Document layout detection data
* * * * * * * * *
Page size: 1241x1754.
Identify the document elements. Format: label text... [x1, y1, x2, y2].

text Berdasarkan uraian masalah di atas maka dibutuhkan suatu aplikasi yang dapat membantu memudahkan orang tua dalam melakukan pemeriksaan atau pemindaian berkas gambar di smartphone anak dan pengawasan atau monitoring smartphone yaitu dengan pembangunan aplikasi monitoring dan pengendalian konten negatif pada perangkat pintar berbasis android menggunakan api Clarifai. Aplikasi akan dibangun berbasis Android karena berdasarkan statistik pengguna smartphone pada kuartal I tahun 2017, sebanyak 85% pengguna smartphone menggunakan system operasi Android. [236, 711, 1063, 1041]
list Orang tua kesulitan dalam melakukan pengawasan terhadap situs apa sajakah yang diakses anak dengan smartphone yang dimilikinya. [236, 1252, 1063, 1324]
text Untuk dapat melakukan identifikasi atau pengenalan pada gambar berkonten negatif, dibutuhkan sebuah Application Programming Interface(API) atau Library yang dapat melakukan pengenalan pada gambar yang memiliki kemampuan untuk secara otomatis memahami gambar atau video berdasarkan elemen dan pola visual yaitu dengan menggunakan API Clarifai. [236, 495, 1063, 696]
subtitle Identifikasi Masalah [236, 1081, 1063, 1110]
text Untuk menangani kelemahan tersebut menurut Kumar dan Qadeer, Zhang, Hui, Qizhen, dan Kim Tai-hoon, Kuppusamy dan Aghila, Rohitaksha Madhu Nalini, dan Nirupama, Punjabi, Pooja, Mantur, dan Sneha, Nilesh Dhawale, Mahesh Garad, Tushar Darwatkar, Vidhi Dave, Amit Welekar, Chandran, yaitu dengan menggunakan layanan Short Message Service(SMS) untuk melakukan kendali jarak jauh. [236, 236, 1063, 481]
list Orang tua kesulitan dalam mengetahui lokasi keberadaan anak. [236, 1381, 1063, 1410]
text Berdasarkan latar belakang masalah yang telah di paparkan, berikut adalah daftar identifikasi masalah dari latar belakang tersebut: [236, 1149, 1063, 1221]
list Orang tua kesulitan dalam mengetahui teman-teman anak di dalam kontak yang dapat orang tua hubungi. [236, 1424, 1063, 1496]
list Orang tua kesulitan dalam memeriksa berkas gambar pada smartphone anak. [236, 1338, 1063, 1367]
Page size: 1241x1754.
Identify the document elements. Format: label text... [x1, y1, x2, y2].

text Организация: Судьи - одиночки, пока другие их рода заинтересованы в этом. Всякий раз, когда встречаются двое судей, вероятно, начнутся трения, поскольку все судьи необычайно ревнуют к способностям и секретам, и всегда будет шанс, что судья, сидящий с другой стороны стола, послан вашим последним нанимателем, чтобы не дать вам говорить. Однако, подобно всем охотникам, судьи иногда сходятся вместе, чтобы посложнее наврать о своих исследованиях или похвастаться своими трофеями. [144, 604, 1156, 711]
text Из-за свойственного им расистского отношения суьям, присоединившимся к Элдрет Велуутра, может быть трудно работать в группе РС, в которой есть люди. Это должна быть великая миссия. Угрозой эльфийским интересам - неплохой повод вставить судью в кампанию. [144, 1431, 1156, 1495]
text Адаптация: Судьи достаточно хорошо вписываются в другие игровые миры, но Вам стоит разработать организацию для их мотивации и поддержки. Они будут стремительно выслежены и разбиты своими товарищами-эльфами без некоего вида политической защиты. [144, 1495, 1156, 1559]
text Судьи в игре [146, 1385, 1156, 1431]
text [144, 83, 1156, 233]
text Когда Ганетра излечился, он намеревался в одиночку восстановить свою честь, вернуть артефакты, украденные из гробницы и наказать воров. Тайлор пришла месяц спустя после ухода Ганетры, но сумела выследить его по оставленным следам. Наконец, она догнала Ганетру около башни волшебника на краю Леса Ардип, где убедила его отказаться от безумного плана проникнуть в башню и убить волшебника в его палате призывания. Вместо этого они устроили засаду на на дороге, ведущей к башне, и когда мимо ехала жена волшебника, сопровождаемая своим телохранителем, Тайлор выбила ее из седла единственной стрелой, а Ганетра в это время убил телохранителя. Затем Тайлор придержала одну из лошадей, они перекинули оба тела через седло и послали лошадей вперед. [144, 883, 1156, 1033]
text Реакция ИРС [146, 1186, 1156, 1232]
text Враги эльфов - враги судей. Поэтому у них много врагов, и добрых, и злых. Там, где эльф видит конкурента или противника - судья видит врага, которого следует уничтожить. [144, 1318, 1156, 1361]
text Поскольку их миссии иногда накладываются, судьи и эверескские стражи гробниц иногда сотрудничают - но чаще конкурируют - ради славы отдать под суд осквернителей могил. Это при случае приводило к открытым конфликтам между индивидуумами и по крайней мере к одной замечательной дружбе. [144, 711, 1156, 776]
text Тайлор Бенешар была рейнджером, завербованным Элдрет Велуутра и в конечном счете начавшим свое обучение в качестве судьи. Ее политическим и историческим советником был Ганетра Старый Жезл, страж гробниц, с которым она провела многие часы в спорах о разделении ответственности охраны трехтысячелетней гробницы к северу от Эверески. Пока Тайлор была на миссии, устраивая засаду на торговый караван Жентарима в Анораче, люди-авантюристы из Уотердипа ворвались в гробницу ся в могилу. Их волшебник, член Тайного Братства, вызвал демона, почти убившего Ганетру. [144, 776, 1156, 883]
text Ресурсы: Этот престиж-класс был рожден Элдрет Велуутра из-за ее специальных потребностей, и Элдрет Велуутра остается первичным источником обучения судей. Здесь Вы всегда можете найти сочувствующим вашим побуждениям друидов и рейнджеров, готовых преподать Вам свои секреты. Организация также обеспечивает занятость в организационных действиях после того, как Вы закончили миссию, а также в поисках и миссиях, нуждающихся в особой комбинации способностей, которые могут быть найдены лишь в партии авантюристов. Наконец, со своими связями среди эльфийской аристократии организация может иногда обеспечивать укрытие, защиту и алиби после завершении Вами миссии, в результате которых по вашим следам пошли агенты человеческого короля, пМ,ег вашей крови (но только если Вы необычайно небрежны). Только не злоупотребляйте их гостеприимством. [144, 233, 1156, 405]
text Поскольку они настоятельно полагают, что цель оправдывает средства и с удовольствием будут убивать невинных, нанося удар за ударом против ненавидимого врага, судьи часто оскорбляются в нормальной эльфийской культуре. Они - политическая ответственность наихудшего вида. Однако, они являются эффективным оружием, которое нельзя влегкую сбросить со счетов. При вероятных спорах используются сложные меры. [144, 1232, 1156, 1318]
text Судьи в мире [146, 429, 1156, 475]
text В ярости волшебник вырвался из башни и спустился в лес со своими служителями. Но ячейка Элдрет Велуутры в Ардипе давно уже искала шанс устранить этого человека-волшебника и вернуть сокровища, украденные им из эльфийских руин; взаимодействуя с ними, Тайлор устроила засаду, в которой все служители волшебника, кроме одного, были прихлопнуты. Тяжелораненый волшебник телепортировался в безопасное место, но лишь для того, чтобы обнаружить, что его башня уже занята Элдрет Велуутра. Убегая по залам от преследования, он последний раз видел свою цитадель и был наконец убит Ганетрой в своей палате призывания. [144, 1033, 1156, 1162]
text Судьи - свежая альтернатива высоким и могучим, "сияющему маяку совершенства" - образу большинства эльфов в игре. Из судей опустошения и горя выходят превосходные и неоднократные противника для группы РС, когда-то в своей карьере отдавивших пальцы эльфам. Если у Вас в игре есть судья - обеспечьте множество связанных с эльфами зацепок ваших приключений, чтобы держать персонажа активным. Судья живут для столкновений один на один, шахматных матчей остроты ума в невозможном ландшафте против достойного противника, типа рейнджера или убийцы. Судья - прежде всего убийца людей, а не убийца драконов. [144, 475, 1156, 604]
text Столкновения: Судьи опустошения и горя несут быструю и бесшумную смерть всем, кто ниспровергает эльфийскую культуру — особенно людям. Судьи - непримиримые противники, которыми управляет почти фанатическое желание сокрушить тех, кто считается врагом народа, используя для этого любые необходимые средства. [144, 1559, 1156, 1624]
* * * * * * * * *
→ What the exercise asks: For each line of the entries that contains the word "dalam", make a copy.

→ Solution for this exercise:
text Berdasarkan uraian masalah di atas maka dibutuhkan suatu aplikasi yang dapat membantu memudahkan orang tua dalam melakukan pemeriksaan atau pemindaian berkas gambar di smartphone anak dan pengawasan atau monitoring smartphone yaitu dengan pembangunan aplikasi monitoring dan pengendalian konten negatif pada perangkat pintar berbasis android menggunakan api Clarifai. Aplikasi akan dibangun berbasis Android karena berdasarkan statistik pengguna smartphone pada kuartal I tahun 2017, sebanyak 85% pengguna smartphone menggunakan system operasi Android. [236, 711, 1063, 1041]
list Orang tua kesulitan dalam melakukan pengawasan terhadap situs apa sajakah yang diakses anak dengan smartphone yang dimilikinya. [236, 1252, 1063, 1324]
list Orang tua kesulitan dalam mengetahui lokasi keberadaan anak. [236, 1381, 1063, 1410]
list Orang tua kesulitan dalam mengetahui teman-teman anak di dalam kontak yang dapat orang tua hubungi. [236, 1424, 1063, 1496]
list Orang tua kesulitan dalam memeriksa berkas gambar pada smartphone anak. [236, 1338, 1063, 1367]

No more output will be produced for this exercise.